Citizen Kane

“I run a couple of newspapers, what do you do?” asks Charles Foster Kane (Orson Welles) of a young woman he will take as his mistress. Never forget that Welles’ directorial debut, routinely sanctified as the World’s Greatest Film, is also and mainly a bracing study of a tycoon publisher who bears a strong resemblance to William Randolph Hearst. Kane uses his millions to assemble the best journalists money can buy; he more or less invents a war to sell papers; he uses his newsprint empire to promote his candidacy for governor — and, when he loses after the sex scandal, runs the headline “Fraud at Polls.” A two-hour demonstration that absolute wealth corrupts fascinatingly, Kane was a box-office flop, in no small part because Hearst exercised his muscle to suppress and then condemn it.
Ace in the Hole

An ordinary guy named Leo (Richard Benedict) gets trapped in a cave-in, and is found by Chuck Tatum (Kirk Douglas), a big-city reporter exiled to Albuquerque. Leo might be quickly dug out, but Chuck, believing that extended publicity will get him back to the top and out of New Mexico, manages to delay the rescue effort for nearly a week.

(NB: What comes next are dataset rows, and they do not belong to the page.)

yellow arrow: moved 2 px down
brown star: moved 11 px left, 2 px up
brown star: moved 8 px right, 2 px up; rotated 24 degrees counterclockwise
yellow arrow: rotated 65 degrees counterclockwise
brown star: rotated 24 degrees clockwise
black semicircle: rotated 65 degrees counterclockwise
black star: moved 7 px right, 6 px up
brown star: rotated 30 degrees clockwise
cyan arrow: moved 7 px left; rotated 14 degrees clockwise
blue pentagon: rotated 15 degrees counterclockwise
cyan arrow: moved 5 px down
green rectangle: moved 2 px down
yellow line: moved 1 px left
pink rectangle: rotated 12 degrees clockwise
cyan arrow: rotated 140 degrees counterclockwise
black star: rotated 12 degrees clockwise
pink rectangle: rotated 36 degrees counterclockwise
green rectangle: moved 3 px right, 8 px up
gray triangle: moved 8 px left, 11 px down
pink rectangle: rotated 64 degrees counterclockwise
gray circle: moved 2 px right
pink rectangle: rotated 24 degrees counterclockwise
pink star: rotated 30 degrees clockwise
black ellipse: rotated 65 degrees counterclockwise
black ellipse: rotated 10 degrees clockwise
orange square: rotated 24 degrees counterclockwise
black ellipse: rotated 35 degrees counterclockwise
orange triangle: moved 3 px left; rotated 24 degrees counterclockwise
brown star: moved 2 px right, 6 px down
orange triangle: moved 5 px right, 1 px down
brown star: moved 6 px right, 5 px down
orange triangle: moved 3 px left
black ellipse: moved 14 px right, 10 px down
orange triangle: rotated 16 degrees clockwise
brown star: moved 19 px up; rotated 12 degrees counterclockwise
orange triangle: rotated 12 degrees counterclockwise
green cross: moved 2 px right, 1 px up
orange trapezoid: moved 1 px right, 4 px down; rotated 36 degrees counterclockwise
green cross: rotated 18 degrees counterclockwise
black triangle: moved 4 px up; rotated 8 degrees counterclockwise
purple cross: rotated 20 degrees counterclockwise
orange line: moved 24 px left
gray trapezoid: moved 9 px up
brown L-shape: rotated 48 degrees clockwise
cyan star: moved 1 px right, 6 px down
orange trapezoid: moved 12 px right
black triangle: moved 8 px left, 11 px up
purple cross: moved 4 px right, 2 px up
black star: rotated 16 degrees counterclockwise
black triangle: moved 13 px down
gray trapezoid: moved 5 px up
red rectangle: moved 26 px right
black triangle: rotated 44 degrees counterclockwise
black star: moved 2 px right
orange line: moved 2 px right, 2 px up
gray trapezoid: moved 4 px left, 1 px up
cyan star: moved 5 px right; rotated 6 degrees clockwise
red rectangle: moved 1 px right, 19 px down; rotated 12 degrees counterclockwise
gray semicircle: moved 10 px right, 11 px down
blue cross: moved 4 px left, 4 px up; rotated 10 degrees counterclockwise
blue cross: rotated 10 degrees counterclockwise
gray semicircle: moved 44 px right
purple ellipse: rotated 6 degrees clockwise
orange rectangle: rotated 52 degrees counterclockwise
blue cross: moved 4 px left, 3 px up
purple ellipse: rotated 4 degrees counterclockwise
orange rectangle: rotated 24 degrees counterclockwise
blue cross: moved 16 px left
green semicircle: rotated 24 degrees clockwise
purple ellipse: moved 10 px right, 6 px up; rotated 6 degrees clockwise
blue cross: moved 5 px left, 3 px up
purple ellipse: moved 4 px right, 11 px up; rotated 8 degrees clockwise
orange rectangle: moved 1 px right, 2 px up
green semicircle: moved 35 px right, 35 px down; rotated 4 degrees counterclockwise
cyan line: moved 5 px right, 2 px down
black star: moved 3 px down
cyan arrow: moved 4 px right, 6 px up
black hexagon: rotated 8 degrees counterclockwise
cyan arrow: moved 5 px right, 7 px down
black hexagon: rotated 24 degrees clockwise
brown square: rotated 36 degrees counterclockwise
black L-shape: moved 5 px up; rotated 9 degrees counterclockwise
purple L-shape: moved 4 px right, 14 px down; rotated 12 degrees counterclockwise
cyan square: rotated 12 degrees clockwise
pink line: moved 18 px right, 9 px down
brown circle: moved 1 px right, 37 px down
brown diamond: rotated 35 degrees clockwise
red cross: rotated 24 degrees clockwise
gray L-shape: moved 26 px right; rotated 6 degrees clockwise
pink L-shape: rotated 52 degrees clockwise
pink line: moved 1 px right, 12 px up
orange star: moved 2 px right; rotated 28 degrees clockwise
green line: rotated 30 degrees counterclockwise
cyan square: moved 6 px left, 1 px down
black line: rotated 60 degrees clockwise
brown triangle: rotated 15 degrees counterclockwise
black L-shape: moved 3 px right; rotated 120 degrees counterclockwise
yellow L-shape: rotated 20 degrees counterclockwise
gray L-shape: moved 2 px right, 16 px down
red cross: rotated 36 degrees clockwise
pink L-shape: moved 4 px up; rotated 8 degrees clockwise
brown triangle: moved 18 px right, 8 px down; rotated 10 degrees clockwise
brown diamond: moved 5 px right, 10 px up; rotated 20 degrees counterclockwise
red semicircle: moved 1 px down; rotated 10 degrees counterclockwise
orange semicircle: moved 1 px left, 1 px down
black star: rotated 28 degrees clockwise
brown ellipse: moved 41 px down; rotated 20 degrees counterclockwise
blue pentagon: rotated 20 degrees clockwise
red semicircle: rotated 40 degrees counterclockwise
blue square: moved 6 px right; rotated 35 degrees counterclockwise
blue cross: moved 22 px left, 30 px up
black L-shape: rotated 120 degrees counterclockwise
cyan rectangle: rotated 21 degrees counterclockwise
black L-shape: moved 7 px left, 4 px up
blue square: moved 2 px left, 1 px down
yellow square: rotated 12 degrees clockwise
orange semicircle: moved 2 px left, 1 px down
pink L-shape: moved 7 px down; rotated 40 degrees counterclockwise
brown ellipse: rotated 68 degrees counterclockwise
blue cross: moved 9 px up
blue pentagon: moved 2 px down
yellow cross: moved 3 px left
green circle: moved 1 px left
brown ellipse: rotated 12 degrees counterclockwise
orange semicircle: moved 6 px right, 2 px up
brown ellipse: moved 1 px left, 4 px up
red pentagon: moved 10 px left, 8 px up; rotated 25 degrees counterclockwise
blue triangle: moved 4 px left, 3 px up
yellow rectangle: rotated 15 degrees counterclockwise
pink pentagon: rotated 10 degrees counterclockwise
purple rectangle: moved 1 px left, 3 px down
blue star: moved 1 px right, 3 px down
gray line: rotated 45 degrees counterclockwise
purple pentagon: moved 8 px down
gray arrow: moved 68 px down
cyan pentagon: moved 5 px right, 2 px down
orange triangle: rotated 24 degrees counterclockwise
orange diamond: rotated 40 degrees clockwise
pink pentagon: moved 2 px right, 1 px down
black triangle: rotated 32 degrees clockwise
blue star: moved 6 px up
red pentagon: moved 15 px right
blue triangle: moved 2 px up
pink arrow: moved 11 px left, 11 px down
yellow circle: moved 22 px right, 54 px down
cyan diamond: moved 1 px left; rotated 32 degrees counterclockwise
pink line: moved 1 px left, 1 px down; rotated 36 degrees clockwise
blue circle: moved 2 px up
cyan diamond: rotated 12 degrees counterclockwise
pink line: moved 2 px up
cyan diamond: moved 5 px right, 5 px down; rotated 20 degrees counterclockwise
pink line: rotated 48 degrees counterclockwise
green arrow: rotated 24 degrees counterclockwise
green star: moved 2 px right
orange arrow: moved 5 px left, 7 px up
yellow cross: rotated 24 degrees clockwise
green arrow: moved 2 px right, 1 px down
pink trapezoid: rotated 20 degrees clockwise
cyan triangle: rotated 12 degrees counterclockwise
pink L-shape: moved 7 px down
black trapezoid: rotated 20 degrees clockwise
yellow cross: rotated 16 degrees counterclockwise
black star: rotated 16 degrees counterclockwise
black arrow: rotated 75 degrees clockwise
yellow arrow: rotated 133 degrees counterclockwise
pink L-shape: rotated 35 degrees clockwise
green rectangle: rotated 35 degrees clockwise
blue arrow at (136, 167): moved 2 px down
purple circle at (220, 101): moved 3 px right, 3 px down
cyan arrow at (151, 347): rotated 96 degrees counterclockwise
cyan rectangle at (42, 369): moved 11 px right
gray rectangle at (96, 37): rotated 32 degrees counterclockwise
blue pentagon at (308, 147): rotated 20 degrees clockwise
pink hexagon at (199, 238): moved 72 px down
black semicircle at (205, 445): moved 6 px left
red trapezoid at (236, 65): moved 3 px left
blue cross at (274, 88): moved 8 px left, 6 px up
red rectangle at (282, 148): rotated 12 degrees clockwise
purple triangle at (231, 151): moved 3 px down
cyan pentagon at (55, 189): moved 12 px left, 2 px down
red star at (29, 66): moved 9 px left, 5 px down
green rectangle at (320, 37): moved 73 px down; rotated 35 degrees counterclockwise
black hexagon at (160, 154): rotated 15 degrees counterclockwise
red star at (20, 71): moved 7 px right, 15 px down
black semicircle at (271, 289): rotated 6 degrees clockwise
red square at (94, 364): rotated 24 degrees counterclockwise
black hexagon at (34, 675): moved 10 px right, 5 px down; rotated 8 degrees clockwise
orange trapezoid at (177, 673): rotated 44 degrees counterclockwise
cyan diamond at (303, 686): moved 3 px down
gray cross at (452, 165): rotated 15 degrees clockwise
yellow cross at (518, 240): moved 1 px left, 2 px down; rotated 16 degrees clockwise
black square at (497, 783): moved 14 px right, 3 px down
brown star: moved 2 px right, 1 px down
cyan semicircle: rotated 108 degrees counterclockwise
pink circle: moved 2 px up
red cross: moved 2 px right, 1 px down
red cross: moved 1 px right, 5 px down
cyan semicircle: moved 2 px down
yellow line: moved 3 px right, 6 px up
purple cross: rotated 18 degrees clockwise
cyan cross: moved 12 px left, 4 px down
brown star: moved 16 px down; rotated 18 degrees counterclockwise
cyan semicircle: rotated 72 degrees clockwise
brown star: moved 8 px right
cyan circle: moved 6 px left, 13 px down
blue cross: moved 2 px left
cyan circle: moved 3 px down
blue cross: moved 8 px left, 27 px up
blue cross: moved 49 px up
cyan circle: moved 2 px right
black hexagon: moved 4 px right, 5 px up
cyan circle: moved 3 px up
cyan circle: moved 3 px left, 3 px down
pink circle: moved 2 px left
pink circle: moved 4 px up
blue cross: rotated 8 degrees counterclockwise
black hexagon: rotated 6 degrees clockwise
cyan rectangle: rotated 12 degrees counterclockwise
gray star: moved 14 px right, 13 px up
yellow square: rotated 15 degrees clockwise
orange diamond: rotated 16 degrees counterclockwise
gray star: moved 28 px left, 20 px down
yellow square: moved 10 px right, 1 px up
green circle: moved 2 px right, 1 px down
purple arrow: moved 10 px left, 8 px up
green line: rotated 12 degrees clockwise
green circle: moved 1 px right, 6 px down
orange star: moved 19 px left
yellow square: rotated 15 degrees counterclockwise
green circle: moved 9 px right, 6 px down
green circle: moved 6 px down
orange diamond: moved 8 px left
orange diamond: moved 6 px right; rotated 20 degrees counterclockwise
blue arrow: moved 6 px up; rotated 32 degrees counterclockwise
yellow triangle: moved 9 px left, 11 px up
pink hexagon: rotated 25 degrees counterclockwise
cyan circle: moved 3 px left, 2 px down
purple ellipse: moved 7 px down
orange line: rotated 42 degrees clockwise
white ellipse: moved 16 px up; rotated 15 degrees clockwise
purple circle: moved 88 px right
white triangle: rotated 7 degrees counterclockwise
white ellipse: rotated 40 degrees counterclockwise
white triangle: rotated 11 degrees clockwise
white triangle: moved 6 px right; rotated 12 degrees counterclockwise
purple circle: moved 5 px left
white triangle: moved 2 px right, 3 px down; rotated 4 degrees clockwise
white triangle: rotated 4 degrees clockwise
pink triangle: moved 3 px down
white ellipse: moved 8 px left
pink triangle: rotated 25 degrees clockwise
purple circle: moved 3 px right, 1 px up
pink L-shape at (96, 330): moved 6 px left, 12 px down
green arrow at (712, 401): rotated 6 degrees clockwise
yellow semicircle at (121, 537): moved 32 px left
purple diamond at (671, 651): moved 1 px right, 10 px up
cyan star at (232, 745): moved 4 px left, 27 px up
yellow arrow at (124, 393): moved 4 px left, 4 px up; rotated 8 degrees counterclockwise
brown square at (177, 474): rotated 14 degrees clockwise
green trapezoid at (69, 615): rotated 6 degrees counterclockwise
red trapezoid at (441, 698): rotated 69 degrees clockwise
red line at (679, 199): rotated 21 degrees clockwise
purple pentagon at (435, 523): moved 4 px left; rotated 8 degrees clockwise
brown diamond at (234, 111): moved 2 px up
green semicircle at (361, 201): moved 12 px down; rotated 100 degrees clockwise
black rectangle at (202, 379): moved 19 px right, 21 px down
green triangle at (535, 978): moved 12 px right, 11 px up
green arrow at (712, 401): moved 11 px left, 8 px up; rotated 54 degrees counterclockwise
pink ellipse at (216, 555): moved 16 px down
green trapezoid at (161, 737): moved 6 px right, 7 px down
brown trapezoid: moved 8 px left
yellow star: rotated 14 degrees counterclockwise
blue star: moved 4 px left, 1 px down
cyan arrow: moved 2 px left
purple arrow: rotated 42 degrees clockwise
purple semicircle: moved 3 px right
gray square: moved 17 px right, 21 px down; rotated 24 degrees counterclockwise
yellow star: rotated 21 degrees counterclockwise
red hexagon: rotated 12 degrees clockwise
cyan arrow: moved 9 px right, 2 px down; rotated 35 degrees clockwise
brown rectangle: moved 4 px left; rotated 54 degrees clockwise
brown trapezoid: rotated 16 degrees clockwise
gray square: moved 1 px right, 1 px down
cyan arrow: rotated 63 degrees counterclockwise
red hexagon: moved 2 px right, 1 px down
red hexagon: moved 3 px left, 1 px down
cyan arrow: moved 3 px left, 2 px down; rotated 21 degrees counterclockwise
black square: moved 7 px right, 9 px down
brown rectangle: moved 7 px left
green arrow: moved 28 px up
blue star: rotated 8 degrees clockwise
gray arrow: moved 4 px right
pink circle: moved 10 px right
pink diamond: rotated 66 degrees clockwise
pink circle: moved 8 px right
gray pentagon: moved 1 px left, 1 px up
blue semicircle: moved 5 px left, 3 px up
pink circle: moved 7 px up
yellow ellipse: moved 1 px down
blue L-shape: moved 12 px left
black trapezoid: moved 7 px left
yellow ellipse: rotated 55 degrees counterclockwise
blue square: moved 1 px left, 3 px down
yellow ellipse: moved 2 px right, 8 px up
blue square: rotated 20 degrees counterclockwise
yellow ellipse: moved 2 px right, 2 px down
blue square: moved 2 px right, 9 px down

By that time the disaster site has become a resort destination, a Lourdes for voyeurs. Ace in the Hole (a great title) casts blame not just on Chuck but on the whole journalistic process: on those who gather and manipulate the news, those who publish it, and those who read all about it. The moral is as apt today in the 24/7 news biz, where the appetite for sensational stories rarely stops short of prurience.